Lastly, the herbal tea harvest continues.  Today I harvested lemon balm, bergamot, and wild blackberry leaves, and added to those the leaves from yesterday's ginger harvest, and a bunch of mint I got in my box from The Farm Table.  I laid out individual leaves on paper toweling or cloth (I use single-layer cloth diapers), stacked four layers deep, in the oven with just the light on to dry.
I take my herbal tea-making pretty seriously.  It won't keep us alive, but it does have medicinal properties, and tasty hot beverages are important to keeping people's spirits up in both everyday and crisis situations.  I'm hoping to add some real tea (tea camellias) to my yard soon.

Saturday, October 20, 2012

Working with Inspiration

My little soft-soled shoe business is failing.  Not for lack of demand, though if I charged as much as I should for them the demand would probably go down quite a bit.  I haven't finished a pair of shoes in a while.  I got stuck, waiting for materials to arrive and tweaking the pattern for the adult shoe before filling orders for it, and then I got too busy with other things.  Now, I'm having a hard time figuring out how I ever made time to do the work to begin with, and the guilty, obligated feelings I have about getting back to work are not helpful.  Even though I have not taken money from anyone, I still feel like I owe people the shoes I have promised them.  I was making 2 pairs a week for a while, and I thought I could sustain that pace, but I cannot.  I don't want to give it up, but I will not take custom orders again, certainly not more than one at a time.  

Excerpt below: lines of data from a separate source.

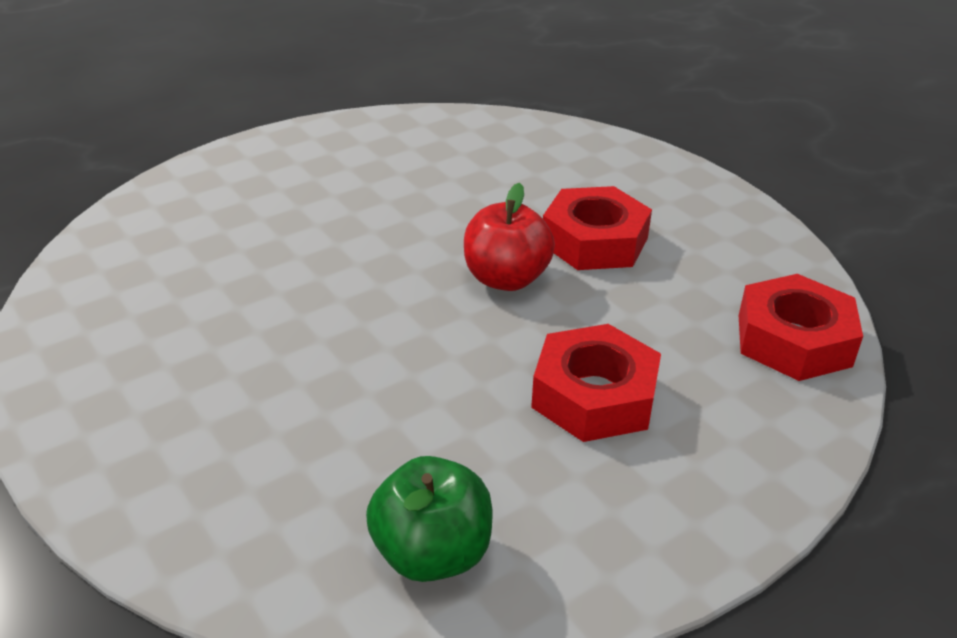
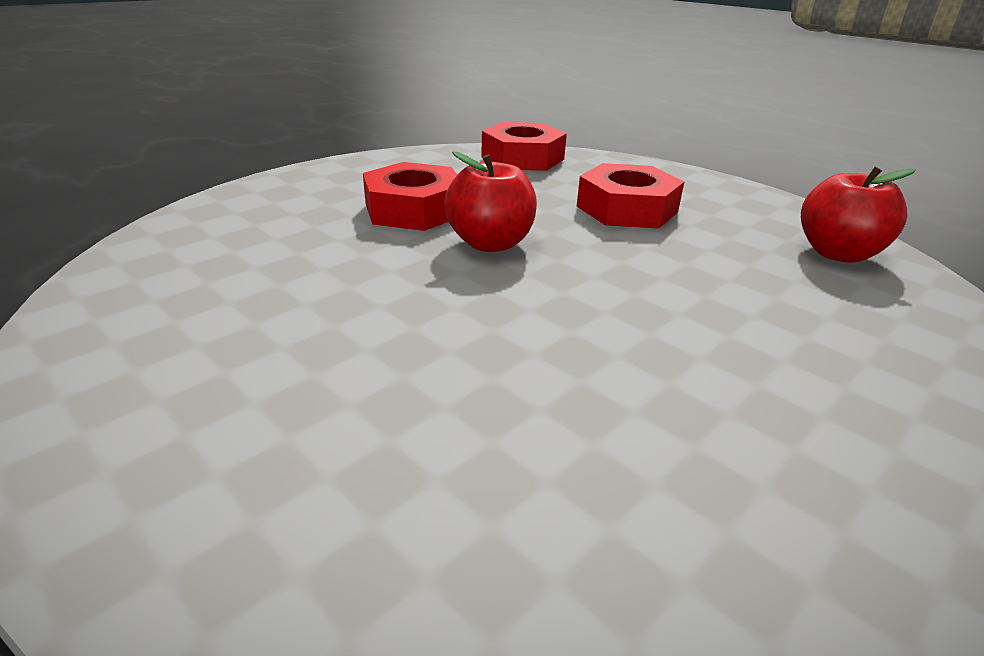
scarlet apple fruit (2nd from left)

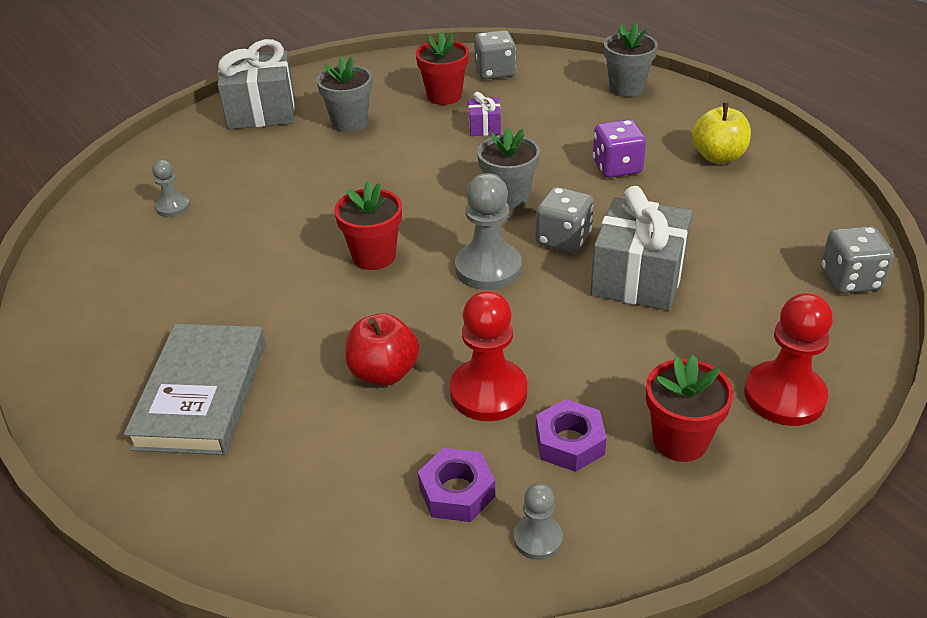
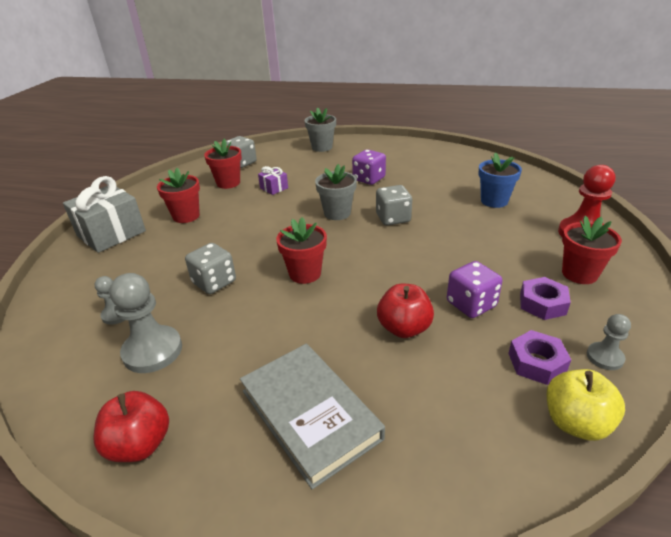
scarlet flower pot (1st from left)
violet die (2nd from left)
gray game pawn (2nd from left)
gray gift (2nd from left in the first image)
golden apple fruit
gray die (1st from left)
scarlet apple fruit (1st from left)
cobalt flower pot

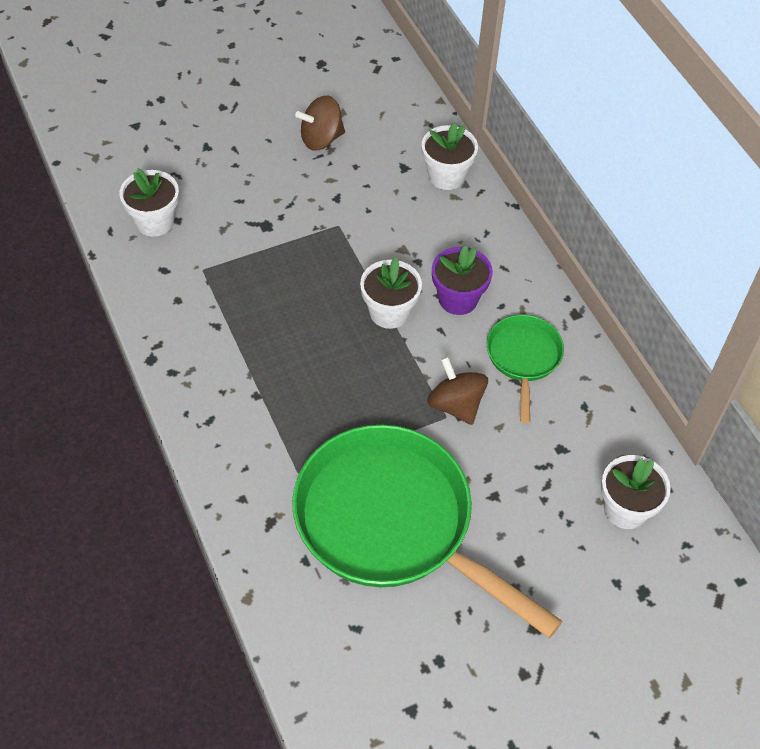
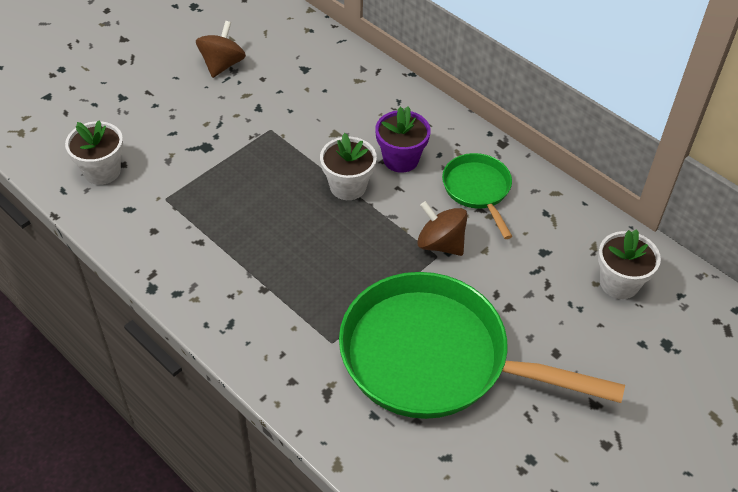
russet toy top (1st from left)
snow-white flower pot (3rd from left in the first image)

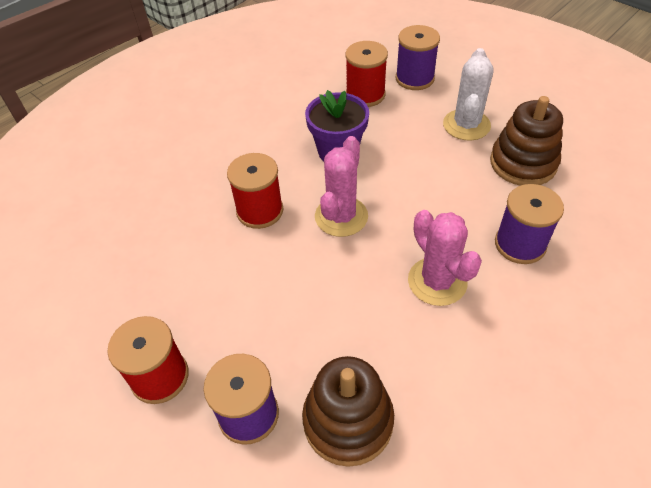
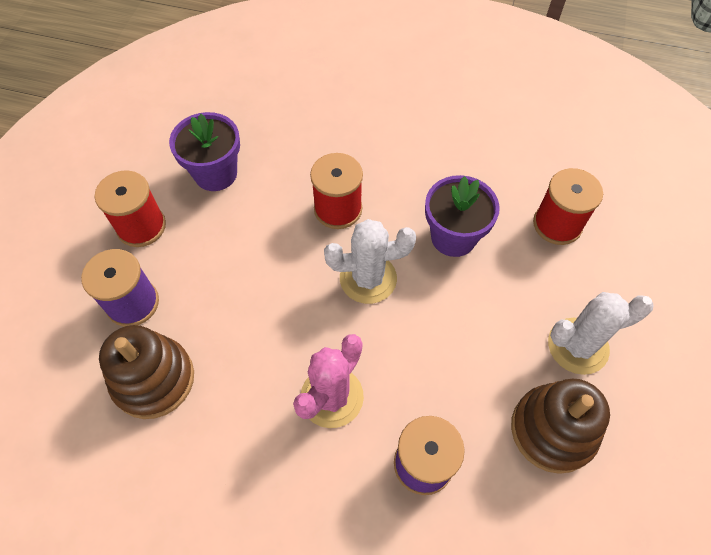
snow-white saguaro cactus (1st from left)
violet spool (2nd from left in the first image)
violet flower pot (1st from left)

Part of the problem is that my son's needs, or my understanding of them, or maybe just my ability to meet them, have changed.  I have realized that he really needs more time out of the house and around other kids, and now that we have a car, I've been taking him to parks more often.  I don't "waste" the time by playing with him or just relaxing - I either knit, or I read something practical, but that doesn't help get shoes made.  I feel guilty for taking my kid to the park when I'm behind on shoe orders, then I resent my customers for putting that pressure on me (even though they are doing nothing of the kind).

I can't deny that a big part of the problem is that my inspiration has shifted.  I am learning that I'm more productive if I honor my inspiration.  I might want to knit all the time for a couple of months, then for 10 months I want nothing to do with it.  Recently I've been canning, which I had done very little of this year, and I've been cooking.  Even though I'm being productive, everywhere I look there are things that should have been done a week ago, or a month ago.  I simply don't have the time or the energy to do it all, no matter how badly I want to.  So I do the unavoidable things (like laundry), and with what is left, I do the work that inspires me the most at the moment.  

If I had stuck to making shoes I was inspired to make, instead of taking custom orders, I would probably be happy cobbling away right now, trying my hand at all different kinds of shoes.  That was the point, after all, to learn; I didn't expect it to be a profitable venture at this point (and it is not).  Maybe it's irresponsible to honor one's inspiration, and certainly it's undisciplined, but it is a luxury I will give myself for as long as I can afford it.